大法律事務所所属弁護士数の「異変」

      「日本の50大法律事務所」という資料ページが、ネット上で公開されています。藤本一郎弁護士が、日本の法律事務所のうち、日本法弁護士の所属人数でのベスト50ついて、修習期ごとの採用人数などを、自身のホームページ(「藤本大学」)上で2004年から毎年発表しているものです。

     その最新2012年版が先ごろアップされました。4月1日現在の日弁連会員名簿に基づくものです。

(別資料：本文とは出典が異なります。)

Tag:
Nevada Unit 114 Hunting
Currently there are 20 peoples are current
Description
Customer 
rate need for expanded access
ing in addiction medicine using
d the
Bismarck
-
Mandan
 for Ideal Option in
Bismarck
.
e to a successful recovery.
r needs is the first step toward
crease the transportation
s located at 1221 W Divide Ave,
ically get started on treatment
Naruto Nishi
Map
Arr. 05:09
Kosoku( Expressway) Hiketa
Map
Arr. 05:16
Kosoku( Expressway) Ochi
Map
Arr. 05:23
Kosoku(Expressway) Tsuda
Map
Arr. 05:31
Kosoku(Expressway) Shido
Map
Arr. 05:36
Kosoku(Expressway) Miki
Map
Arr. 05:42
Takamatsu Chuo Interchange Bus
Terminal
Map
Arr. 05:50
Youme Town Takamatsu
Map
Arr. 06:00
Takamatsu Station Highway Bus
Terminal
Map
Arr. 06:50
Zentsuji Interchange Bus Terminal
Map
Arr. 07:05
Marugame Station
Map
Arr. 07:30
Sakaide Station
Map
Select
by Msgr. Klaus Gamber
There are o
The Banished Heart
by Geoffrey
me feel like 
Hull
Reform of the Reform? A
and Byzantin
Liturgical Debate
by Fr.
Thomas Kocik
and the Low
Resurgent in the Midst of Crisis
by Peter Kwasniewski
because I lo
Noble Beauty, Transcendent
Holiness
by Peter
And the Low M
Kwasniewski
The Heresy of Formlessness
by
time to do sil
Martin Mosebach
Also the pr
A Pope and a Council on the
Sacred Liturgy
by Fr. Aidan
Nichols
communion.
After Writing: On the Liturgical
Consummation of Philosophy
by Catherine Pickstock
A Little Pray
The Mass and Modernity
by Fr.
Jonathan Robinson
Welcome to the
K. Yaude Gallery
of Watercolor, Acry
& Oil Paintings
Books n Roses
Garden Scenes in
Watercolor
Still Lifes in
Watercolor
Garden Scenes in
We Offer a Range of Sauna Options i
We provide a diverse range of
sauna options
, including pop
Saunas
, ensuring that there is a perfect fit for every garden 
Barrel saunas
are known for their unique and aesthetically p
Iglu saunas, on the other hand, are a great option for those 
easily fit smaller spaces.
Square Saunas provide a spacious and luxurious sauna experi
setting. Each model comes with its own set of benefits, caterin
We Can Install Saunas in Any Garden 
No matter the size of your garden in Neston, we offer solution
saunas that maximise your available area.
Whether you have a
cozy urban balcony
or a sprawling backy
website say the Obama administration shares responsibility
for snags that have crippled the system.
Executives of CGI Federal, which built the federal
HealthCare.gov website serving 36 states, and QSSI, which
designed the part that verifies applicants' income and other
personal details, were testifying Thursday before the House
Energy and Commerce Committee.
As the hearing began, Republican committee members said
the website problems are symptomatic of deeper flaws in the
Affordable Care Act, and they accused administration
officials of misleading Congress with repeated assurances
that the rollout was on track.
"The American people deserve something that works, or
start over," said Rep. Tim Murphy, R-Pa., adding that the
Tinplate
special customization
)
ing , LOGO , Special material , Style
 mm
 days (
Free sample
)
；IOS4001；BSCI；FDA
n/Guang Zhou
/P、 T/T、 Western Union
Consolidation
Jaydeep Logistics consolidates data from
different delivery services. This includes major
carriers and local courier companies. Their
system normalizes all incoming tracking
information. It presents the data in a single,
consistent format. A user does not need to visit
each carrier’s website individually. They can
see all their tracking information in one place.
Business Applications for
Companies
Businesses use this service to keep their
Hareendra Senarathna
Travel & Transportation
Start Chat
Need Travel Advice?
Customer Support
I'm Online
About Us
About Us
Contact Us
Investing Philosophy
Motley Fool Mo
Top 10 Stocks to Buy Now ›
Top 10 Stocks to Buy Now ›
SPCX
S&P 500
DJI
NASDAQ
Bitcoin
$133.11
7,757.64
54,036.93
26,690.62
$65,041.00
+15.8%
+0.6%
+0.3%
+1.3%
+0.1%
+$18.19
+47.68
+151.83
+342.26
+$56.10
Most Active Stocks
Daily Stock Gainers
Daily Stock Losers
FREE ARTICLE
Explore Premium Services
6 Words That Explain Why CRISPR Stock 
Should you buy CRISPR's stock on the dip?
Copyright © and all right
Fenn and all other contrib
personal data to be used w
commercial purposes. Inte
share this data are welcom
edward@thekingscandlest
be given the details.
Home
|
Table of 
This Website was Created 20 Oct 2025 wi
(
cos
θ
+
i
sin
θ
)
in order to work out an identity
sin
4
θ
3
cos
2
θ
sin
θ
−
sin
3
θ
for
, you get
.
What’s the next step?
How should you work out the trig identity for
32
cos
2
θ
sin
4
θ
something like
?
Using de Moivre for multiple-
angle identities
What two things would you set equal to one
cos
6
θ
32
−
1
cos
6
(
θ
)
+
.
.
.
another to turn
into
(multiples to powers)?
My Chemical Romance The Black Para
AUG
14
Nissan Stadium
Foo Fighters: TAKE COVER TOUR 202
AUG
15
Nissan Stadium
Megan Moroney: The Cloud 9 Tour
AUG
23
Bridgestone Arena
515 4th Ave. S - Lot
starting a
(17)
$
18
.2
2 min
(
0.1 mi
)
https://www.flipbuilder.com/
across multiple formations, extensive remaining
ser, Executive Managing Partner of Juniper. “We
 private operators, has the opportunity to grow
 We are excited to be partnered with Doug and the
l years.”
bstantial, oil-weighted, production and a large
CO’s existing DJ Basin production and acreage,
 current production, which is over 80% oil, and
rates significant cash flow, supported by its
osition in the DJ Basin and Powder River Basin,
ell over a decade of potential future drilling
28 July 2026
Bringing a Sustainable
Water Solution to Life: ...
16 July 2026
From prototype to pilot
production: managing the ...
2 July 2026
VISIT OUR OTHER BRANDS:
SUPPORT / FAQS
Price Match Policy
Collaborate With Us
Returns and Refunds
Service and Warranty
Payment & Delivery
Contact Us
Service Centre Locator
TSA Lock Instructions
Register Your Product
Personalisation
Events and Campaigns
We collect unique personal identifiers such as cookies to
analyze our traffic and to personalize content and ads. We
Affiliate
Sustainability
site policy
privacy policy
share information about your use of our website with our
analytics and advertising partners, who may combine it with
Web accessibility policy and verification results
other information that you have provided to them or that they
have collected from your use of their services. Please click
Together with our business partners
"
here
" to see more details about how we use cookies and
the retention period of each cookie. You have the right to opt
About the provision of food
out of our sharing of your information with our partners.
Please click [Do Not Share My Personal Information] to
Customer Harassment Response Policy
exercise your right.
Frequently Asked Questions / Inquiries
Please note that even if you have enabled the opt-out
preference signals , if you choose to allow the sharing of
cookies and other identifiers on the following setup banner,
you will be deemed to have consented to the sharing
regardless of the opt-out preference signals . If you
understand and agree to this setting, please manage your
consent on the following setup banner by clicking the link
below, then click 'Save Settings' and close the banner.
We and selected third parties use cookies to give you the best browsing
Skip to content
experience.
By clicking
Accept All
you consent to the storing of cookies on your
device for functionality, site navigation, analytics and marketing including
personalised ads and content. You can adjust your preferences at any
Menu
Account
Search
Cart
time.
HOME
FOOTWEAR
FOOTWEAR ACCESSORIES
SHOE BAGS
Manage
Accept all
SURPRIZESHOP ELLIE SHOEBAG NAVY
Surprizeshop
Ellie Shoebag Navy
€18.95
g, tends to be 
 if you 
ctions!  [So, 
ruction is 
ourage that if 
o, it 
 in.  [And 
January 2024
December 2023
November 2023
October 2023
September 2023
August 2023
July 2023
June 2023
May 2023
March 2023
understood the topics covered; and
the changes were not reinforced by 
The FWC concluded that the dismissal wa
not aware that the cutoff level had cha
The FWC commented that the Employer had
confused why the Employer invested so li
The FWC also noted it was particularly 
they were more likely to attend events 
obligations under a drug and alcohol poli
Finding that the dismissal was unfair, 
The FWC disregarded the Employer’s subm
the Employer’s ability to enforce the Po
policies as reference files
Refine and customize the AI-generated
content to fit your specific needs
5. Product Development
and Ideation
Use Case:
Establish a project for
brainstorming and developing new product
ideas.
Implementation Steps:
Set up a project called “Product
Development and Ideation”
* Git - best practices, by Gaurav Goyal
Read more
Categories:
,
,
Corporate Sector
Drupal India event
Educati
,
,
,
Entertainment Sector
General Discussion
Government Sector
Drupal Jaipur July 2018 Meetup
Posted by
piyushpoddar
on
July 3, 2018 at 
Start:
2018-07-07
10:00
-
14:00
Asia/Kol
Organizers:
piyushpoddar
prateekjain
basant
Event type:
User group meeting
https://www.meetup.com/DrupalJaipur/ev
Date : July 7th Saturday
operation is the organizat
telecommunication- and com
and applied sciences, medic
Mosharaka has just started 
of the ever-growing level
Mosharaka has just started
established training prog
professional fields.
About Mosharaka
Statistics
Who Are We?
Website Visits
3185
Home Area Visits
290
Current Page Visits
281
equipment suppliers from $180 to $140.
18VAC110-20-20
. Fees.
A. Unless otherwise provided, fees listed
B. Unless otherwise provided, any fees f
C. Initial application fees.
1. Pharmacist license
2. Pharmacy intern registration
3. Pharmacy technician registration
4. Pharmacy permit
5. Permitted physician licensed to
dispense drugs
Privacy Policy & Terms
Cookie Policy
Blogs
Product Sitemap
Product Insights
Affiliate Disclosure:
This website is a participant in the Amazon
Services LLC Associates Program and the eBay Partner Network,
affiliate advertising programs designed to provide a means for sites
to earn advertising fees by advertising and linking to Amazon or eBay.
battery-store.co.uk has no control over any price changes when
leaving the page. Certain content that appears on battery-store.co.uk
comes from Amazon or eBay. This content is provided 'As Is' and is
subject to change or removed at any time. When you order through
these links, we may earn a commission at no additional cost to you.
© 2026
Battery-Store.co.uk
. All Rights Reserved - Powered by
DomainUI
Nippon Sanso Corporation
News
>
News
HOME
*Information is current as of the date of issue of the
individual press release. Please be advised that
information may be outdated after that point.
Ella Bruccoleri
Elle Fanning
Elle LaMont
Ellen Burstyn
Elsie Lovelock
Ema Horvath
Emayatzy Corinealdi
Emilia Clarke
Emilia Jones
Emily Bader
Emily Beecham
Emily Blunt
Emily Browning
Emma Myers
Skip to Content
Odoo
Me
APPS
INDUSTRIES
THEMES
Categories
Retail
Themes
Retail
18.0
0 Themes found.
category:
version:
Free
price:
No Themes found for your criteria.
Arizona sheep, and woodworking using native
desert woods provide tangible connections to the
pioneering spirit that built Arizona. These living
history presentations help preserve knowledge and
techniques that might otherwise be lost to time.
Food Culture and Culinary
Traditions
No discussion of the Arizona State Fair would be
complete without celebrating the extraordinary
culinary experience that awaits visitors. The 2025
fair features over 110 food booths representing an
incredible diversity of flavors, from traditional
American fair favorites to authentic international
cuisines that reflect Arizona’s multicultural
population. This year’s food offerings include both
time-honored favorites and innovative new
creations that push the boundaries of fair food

     そもそも「50大法律事務所」と聞いて、一般の方は、どの程度の規模のものを想定するのでしょうか。前記発表によれば、西村あさひ法律事務所469人、長野・大野・常松法律事務所336人、アンダーソン・毛利・友常法律事務所316人、森・濱田松本法律事務所308人、TMI総合法律事務所241人(いずれも所在地東京)。これらが過去6年、順位に若干の変動があるものの、ベスト5の常連事務所で、1位2位は過去5年間前記2事務所で固定されています。一方、50大事務所の最下位は、柳田国際法律事務所(東京)、弁護士法人岡林法律事務所(東京ほか9都市)、三多摩法律事務所(東京)の各25人となっています。このランキングの最低ラインの人数は、この3年間、大きな変動がありません。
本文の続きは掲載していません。